A great popular and critical success on the fringe-festival circuit, "Channeling Kevin Spacey" recalls Woody Allen's "Play It Again, Sam" in its portrayal of a hapless schnook seeking inspiration in the temple of cinema. Given that the script, by Elan Wolf Farbiarz and Cory Terry, is rooted in middle-class male anxiety and the need for fictional role models, it's a shame the play doesn't cut a little closer to the bone. As it stands, "Channeling Kevin Spacey" is an extended comedy sketch, leaving very little trace of itself behind. Still, it's a frantically amusing showcase for the comedic talents of its two lead actors, and film buffs will have a fine time playing spot-the-reference.

In place of Allen's Bogart-worshipping nebbish, we have Charlie (Justin R.G. Holcomb), a beefy everyman with a soulless job and an even more soulless girlfriend. While spending yet another night with a stack of Netflix rentals, he comes to the appalling realization that his life parallels those of the defeated, frustrated characters embodied by Kevin Spacey. To break out of his passive rut, he decides to model his behavior on that of Al Pacino's characters—not the soulful introvert of "Serpico" or "Panic in Needle Park," but the shameless bellower of "Scarface" and "Scent of a Woman," who bulldozes his way into every situation.

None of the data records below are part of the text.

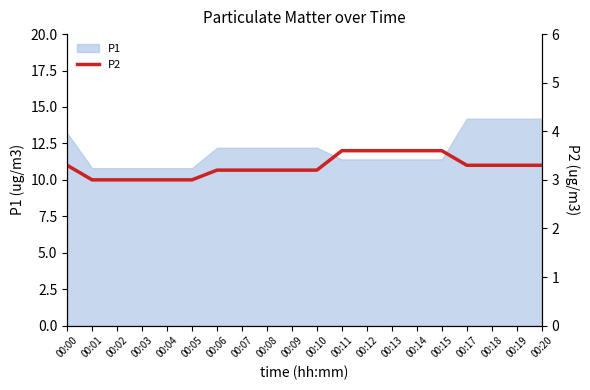

Is it true that the value at 00:08 is 4.5?

False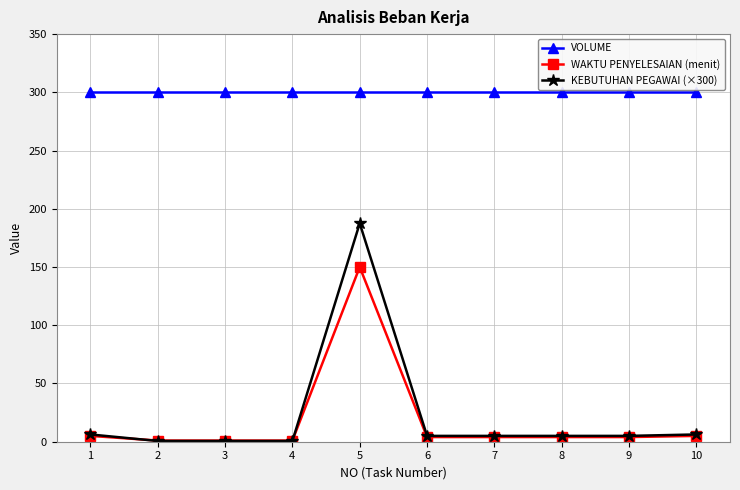

Does the chart have visible grid lines?

Yes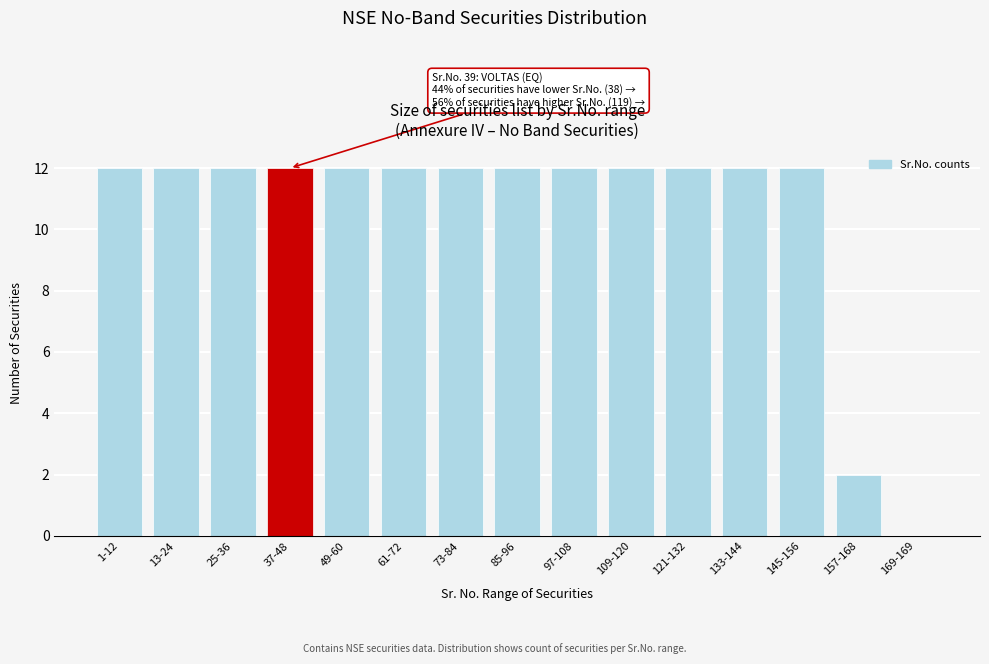

Reading right to left, extract all data points from this chart.

169-169=0	157-168=2	145-156=12	133-144=12	121-132=12	109-120=12	97-108=12	85-96=12	73-84=12	61-72=12	49-60=12	37-48=12	25-36=12	13-24=12	1-12=12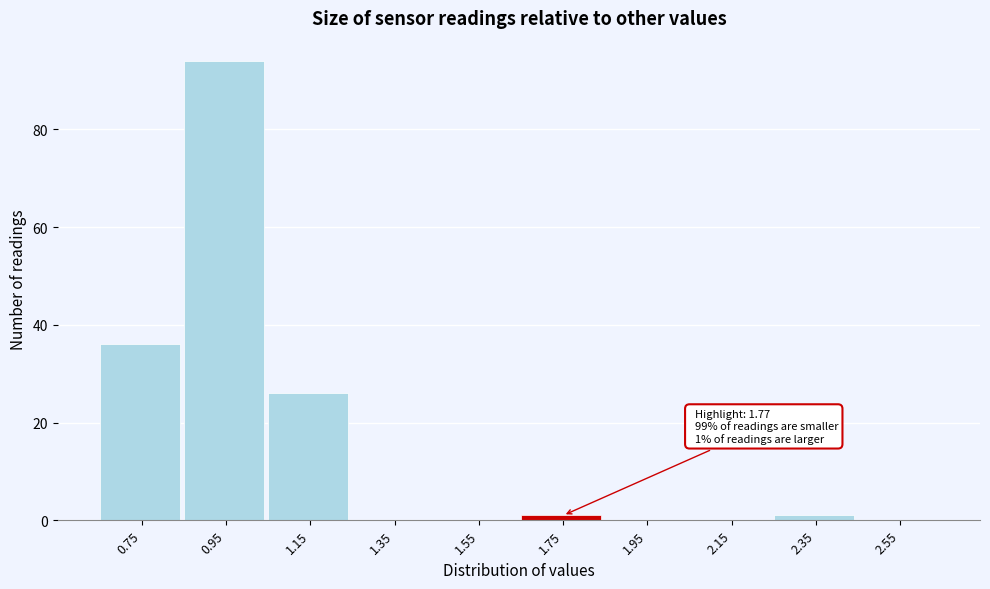

Reading left to right, extract all data points from this chart.

0.75=36	0.95=94	1.15=26	1.35=0	1.55=0	1.75=1	1.95=0	2.15=0	2.35=1	2.55=0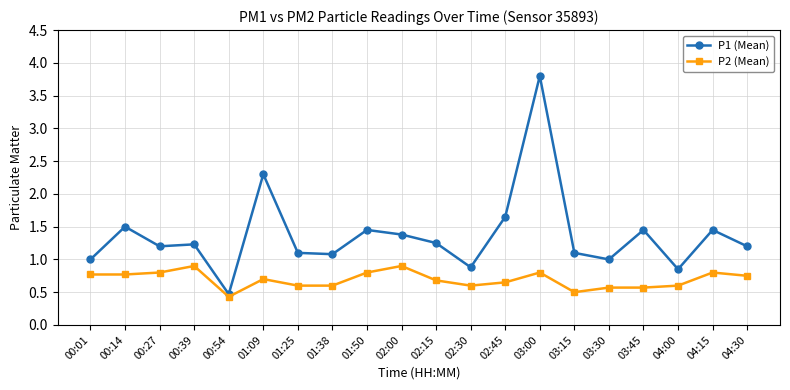

True or false: P2 (Mean) has a value of 0.8 at 03:15.

False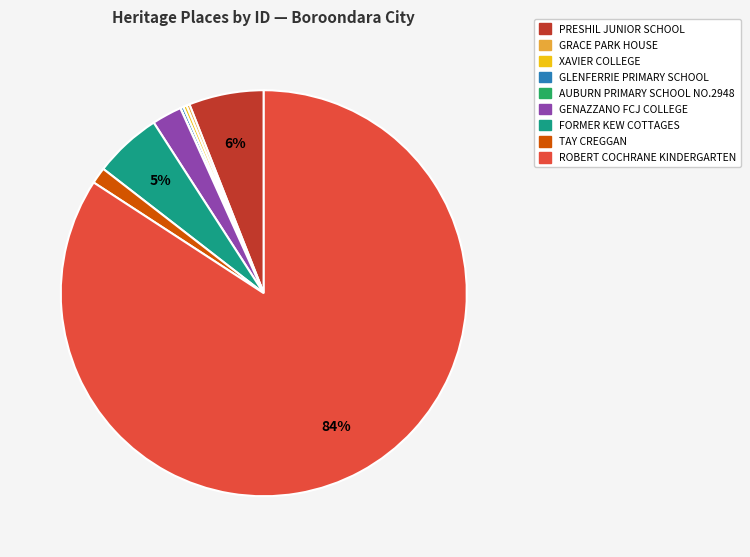

Which slice is the largest?

ROBERT COCHRANE KINDERGARTEN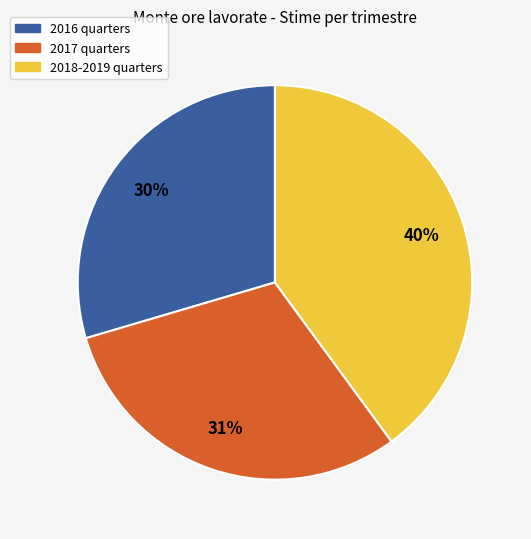

Does 2016 quarters account for over 50% of the chart?

No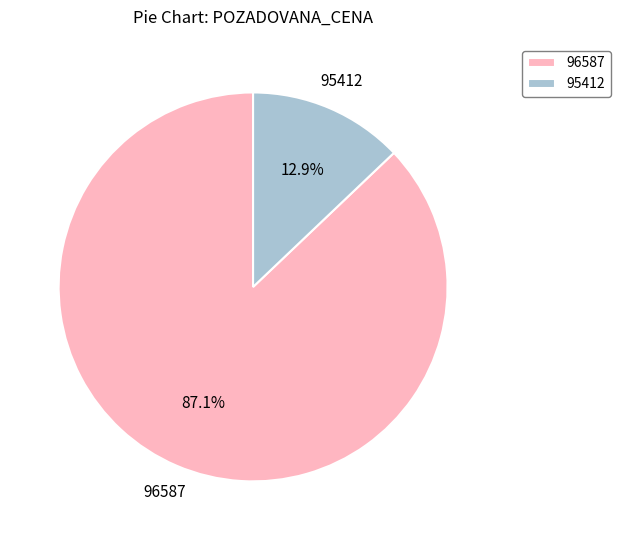

Which category accounts for the majority?

96587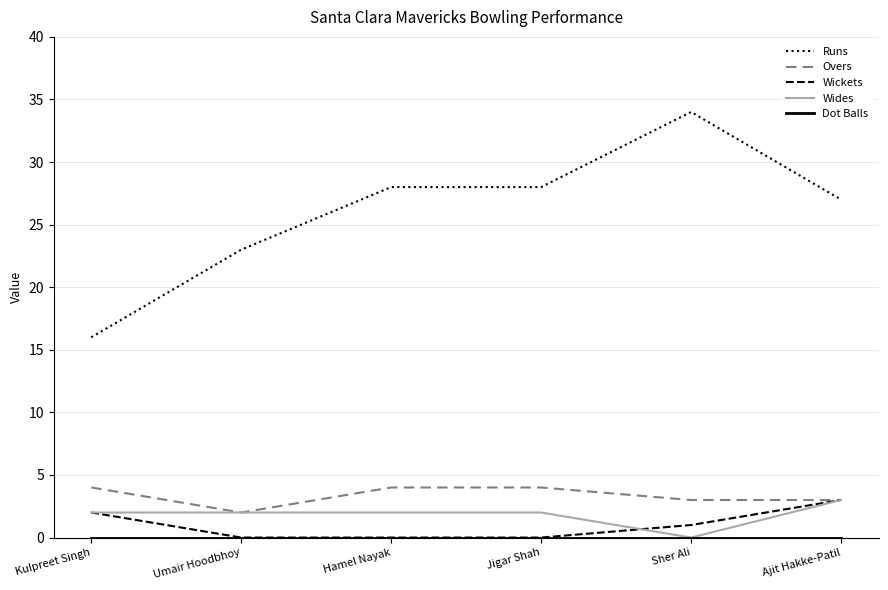

At which label does Wickets reach its peak?

Ajit Hakke-Patil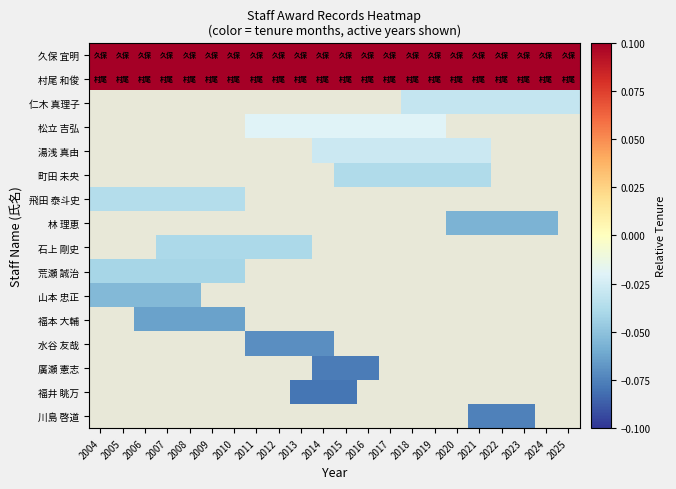

List the series in order of their peak value, highest first.

久保 宜明, 村尾 和俊, 仁木 真理子, 松立 吉弘, 湯浅 真由, 町田 未央, 飛田 泰斗史, 林 理恵, 石上 剛史, 荒瀬 誠治, 山本 忠正, 福本 大輔, 水谷 友哉, 廣瀬 憲志, 福井 眺万, 川島 啓道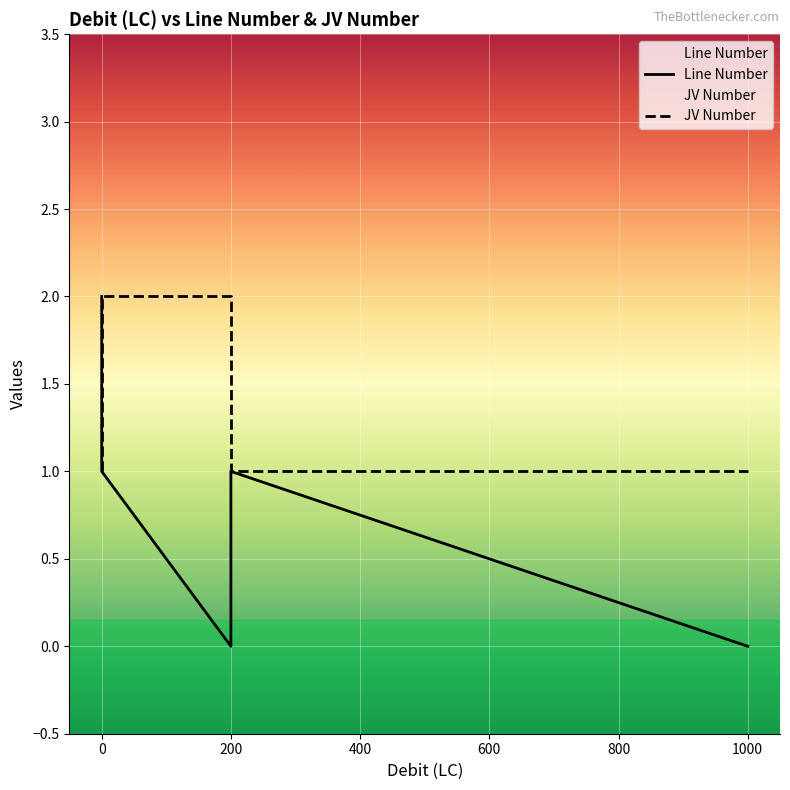

What is the average value of the Line Number series?

1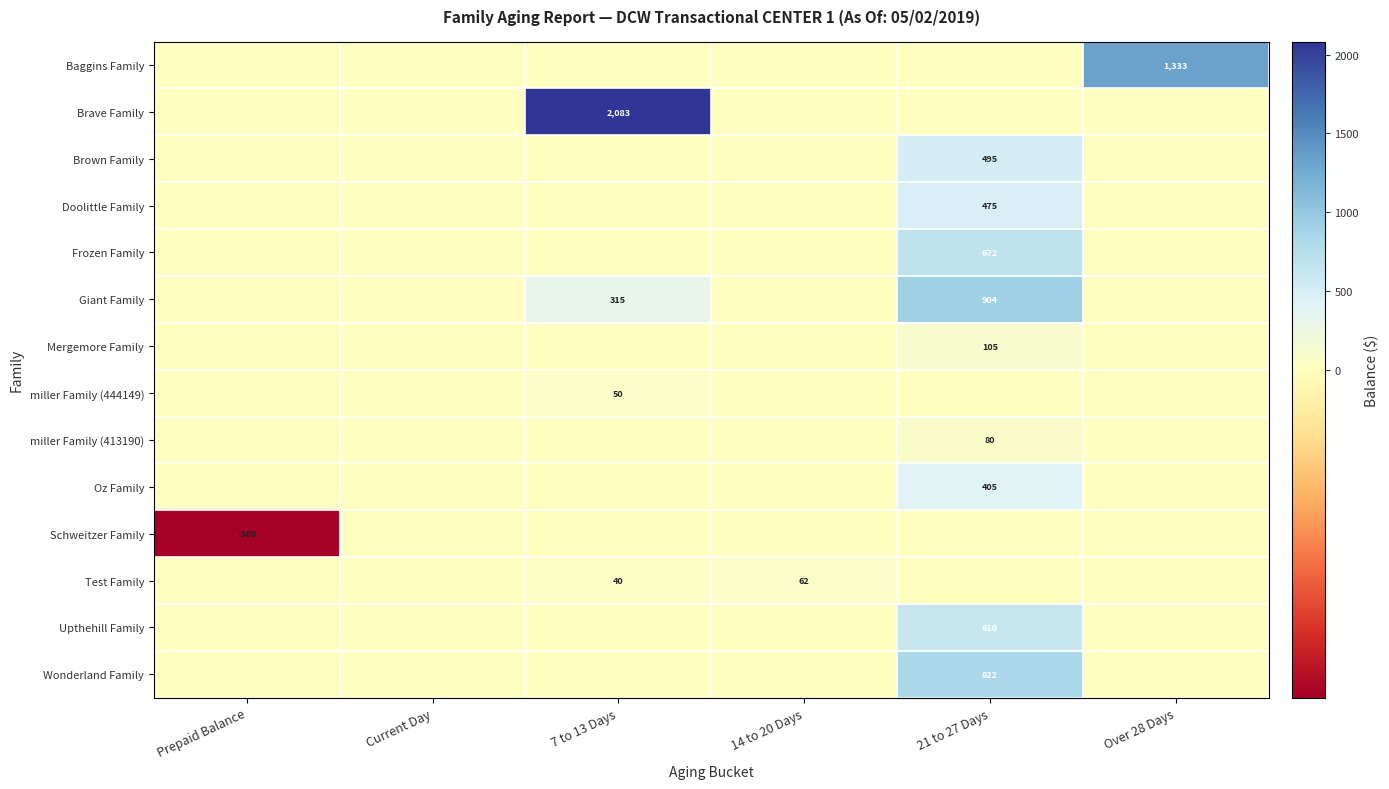

How many distinct data groups are displayed?

14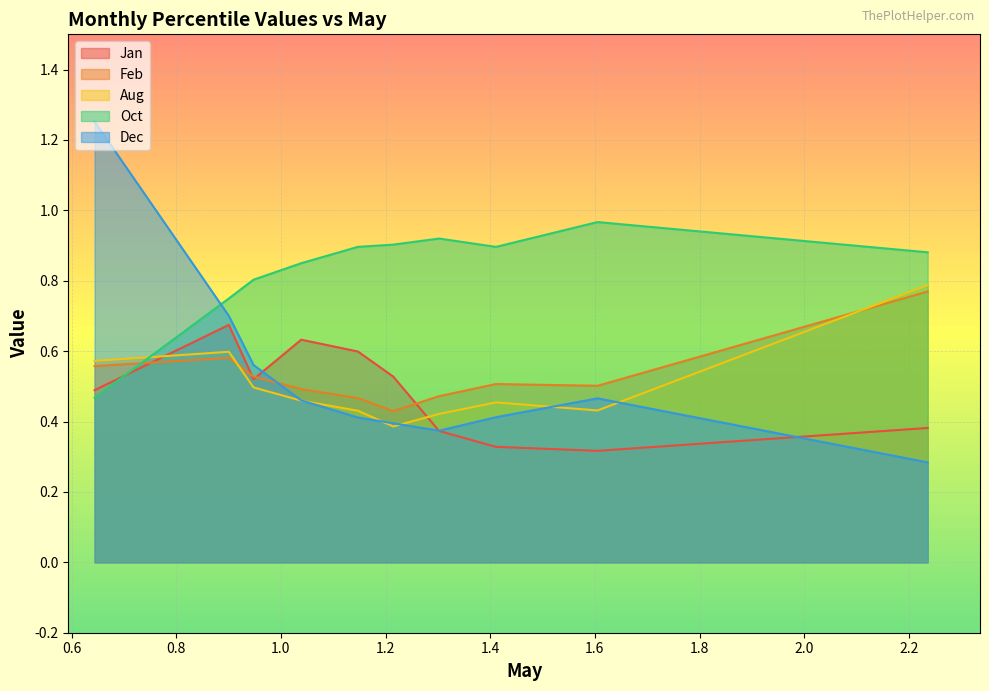

What is the lowest value of the Aug series?

0.4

Title notwithstanding, the play invokes Kevin Spacey rather vaguely, and Charlie's epiphany is dispensed with a little too quickly. Pacino is the real focus here, and Holcomb parodies the actor's macho excesses in high style. Holcomb's co-star, Jamil Chokachi, plays all the other roles, ranging from an oily pickup artist to Charlie's crush, a sweet female bagel-shop clerk. Slipping in and out of multiple characters with quicksilver speed, Chokachi evokes Frank Gorshin, the great impressionist and comic actor of the '50s and '60s best known for his portrayal of the Riddler on the "Batman" TV series. It's all there: the blade-thin androgyny, the facility with voices, the unnerving leer. He suggests a manic, possibly poisonous lizard, and I mean that in the best possible way.